■ What is asked ■
Copy out the entries below without any change, starting at the line that contains "picture [118, 774, 1123, 1339]" and continuing through the final line of the entries, with both of those lines included.

■ Dataset entries ■
----
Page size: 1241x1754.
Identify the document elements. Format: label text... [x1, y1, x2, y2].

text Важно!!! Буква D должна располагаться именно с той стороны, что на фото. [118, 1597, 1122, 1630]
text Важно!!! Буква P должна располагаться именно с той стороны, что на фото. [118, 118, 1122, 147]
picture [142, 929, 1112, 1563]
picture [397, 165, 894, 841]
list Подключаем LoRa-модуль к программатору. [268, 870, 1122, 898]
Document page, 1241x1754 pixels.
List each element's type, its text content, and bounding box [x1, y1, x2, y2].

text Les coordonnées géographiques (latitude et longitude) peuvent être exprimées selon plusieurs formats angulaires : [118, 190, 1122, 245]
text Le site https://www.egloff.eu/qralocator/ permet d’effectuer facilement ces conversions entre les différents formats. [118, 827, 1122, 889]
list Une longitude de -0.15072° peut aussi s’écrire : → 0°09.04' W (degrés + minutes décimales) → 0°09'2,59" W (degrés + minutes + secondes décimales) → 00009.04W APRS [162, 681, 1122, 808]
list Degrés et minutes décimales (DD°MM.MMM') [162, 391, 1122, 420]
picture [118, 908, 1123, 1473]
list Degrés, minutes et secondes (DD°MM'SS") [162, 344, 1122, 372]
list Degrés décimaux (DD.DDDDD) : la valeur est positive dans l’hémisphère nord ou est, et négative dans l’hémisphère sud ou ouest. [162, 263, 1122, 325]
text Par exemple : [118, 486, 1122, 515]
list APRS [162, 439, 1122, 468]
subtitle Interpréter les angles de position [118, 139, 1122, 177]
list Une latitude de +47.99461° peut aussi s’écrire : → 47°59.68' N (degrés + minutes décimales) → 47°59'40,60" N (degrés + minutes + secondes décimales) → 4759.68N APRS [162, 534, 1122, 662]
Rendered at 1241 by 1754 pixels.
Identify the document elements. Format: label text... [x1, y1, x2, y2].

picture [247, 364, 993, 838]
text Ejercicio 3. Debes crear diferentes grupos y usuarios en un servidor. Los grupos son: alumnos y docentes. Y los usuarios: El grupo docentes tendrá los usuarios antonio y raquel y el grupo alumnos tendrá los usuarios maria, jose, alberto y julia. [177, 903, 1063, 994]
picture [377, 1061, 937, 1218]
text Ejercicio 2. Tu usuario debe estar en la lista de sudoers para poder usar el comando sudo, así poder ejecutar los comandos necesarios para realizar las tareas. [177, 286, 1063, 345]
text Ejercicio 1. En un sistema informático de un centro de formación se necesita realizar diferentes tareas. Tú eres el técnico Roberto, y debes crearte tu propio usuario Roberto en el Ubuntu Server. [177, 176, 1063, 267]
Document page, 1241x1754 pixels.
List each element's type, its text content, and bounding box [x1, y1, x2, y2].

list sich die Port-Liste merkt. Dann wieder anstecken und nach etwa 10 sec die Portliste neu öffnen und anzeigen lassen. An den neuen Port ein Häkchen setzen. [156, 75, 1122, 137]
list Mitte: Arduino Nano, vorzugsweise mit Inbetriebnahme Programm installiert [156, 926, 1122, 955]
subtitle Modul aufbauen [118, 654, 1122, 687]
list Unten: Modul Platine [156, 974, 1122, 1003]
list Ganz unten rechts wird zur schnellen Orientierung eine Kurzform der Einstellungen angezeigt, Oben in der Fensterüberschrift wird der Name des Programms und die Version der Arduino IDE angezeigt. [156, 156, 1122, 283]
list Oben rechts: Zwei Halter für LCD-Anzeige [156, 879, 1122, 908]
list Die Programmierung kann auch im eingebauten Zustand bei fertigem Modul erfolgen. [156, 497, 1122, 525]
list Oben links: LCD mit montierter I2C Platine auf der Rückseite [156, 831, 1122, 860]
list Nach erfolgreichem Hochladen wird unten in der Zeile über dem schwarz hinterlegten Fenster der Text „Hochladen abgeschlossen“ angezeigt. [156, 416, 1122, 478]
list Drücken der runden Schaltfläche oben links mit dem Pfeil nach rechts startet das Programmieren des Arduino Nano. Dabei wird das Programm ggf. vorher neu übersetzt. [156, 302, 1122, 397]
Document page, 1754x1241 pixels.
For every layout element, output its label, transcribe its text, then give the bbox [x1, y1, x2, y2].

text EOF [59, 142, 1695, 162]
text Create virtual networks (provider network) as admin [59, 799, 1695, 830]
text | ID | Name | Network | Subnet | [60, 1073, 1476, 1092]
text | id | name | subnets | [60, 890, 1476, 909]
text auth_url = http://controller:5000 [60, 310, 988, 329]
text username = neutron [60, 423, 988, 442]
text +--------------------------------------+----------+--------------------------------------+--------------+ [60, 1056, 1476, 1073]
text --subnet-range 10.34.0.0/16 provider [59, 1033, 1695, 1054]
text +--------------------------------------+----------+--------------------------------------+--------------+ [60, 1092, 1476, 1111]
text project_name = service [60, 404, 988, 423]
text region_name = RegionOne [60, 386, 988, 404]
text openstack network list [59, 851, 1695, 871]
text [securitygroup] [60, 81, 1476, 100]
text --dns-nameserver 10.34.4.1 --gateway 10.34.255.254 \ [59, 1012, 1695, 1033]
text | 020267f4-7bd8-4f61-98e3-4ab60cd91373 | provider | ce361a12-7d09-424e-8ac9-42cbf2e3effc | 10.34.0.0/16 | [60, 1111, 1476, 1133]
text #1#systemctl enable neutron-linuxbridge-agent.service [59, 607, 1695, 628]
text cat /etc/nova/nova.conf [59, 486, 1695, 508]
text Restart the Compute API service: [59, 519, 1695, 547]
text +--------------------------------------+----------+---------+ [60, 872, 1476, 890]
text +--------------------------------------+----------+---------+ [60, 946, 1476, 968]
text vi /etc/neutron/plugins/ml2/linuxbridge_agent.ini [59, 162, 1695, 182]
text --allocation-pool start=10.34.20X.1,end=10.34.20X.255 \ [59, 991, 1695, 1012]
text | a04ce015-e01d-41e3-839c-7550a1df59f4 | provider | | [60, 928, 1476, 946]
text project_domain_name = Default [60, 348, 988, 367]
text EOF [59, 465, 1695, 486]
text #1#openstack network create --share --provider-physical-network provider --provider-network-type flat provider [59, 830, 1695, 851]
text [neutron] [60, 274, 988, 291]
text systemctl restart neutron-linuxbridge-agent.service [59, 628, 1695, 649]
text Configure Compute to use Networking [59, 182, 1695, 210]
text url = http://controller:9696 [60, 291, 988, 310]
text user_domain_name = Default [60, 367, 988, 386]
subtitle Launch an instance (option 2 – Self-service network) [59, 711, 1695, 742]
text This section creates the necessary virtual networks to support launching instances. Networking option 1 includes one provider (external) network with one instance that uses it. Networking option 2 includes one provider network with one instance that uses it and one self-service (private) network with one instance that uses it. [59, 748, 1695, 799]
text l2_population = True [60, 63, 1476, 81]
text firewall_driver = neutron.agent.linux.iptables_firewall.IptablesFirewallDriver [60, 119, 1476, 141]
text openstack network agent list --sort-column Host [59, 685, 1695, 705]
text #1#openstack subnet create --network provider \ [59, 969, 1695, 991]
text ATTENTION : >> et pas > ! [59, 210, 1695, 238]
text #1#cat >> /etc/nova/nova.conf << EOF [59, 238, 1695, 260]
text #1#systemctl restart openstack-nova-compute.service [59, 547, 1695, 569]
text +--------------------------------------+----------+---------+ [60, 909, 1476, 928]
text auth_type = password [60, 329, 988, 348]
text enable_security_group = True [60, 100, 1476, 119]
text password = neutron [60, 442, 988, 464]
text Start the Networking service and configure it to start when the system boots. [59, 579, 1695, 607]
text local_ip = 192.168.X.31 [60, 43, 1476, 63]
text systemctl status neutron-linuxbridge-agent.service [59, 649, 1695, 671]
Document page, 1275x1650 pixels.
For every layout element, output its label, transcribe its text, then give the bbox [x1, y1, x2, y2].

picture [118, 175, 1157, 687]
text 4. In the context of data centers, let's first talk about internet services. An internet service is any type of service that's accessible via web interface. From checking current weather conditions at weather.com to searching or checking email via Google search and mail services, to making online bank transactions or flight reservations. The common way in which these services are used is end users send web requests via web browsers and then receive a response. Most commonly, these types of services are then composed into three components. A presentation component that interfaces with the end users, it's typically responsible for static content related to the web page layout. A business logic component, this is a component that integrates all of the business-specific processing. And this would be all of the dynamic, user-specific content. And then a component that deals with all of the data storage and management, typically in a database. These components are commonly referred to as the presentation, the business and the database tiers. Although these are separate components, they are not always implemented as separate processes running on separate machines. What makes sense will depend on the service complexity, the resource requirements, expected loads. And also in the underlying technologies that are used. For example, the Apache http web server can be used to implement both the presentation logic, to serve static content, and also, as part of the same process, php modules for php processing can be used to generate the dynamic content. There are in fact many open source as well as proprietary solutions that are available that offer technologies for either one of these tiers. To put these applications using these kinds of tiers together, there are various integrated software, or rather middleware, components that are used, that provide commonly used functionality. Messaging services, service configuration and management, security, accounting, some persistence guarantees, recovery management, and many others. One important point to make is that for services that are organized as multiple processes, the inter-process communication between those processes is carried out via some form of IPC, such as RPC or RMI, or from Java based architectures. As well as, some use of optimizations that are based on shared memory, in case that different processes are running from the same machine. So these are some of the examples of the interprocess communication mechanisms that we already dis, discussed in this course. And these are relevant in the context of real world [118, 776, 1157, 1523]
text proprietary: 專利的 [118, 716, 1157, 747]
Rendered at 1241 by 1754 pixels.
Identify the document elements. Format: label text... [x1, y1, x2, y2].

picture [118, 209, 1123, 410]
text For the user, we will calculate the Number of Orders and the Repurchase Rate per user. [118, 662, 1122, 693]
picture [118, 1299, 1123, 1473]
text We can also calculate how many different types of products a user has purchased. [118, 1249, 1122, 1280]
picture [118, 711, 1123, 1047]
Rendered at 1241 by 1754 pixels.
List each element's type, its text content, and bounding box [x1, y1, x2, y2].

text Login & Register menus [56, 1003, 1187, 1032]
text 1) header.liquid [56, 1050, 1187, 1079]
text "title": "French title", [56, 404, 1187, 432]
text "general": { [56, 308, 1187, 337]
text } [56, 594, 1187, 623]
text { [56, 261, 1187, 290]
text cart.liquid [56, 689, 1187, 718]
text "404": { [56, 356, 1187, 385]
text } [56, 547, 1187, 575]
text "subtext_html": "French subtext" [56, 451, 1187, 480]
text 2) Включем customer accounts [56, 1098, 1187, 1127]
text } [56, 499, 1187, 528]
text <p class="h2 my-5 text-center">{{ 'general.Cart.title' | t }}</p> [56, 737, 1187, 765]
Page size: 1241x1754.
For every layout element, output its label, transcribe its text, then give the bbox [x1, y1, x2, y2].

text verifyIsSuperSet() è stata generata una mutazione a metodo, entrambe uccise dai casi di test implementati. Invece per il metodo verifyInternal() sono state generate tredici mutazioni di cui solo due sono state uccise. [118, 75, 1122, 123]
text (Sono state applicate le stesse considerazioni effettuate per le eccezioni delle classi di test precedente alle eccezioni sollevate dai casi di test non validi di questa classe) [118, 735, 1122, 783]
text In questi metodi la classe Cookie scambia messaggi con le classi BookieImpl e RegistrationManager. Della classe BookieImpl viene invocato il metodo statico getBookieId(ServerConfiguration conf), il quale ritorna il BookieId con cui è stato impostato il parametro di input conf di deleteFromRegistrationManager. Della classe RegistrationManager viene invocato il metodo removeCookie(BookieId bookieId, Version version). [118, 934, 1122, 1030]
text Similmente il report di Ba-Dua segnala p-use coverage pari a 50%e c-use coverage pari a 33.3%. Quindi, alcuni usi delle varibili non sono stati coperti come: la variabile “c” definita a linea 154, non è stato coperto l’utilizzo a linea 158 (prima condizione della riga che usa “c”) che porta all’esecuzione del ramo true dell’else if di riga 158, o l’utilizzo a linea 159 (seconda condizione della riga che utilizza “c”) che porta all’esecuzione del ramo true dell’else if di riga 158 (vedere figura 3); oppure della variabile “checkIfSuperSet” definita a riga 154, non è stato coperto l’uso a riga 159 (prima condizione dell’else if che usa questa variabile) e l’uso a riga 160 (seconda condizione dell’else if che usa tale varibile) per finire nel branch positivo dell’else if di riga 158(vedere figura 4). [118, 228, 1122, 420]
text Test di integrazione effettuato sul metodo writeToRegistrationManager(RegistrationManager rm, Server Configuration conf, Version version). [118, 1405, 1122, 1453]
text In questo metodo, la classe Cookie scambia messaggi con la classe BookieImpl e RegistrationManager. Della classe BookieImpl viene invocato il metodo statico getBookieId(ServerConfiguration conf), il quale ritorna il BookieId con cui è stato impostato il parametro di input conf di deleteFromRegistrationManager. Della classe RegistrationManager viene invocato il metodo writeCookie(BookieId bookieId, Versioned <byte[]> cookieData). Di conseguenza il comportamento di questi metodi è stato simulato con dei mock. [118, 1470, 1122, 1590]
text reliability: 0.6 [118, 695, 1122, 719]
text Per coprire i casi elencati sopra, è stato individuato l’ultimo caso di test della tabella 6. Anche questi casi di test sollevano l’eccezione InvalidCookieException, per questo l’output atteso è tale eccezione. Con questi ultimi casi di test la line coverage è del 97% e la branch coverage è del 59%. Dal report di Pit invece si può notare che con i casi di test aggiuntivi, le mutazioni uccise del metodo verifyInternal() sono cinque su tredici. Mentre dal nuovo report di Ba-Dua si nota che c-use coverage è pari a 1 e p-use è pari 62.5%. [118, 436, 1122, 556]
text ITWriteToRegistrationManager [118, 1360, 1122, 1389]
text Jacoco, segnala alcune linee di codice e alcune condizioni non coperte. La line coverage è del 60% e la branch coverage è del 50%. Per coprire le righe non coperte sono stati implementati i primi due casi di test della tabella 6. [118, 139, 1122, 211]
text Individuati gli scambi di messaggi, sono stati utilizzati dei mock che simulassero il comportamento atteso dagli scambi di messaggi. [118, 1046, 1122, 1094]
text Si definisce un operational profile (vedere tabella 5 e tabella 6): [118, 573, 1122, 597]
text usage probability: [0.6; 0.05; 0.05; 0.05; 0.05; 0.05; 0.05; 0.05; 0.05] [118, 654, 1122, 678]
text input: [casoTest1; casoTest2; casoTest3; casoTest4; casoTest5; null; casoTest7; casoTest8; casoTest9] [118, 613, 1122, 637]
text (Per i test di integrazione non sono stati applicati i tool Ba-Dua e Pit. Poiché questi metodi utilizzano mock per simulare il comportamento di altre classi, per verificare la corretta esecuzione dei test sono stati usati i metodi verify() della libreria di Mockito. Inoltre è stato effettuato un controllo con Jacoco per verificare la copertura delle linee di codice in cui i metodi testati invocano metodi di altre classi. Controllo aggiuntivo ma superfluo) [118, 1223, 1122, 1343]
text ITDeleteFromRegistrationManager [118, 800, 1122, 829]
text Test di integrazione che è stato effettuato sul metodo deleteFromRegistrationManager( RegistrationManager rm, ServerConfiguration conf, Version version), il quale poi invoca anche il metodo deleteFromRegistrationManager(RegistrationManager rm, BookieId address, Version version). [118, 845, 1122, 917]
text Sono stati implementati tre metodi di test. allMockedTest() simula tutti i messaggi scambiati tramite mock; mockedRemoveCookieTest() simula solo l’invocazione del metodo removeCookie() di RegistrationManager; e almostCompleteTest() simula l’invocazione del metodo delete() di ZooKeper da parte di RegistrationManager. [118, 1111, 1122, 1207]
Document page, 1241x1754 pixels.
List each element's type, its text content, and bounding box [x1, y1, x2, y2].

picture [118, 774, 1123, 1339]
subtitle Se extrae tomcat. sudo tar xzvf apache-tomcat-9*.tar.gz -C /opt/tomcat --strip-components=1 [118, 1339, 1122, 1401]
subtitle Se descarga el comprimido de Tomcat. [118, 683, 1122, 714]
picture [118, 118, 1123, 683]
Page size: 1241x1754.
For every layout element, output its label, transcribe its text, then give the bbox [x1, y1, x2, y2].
----
■ Answer in full ■
picture [118, 774, 1123, 1339]
subtitle Se extrae tomcat. sudo tar xzvf apache-tomcat-9*.tar.gz -C /opt/tomcat --strip-components=1 [118, 1339, 1122, 1401]
subtitle Se descarga el comprimido de Tomcat. [118, 683, 1122, 714]
picture [118, 118, 1123, 683]
Page size: 1241x1754.
For every layout element, output its label, transcribe its text, then give the bbox [x1, y1, x2, y2].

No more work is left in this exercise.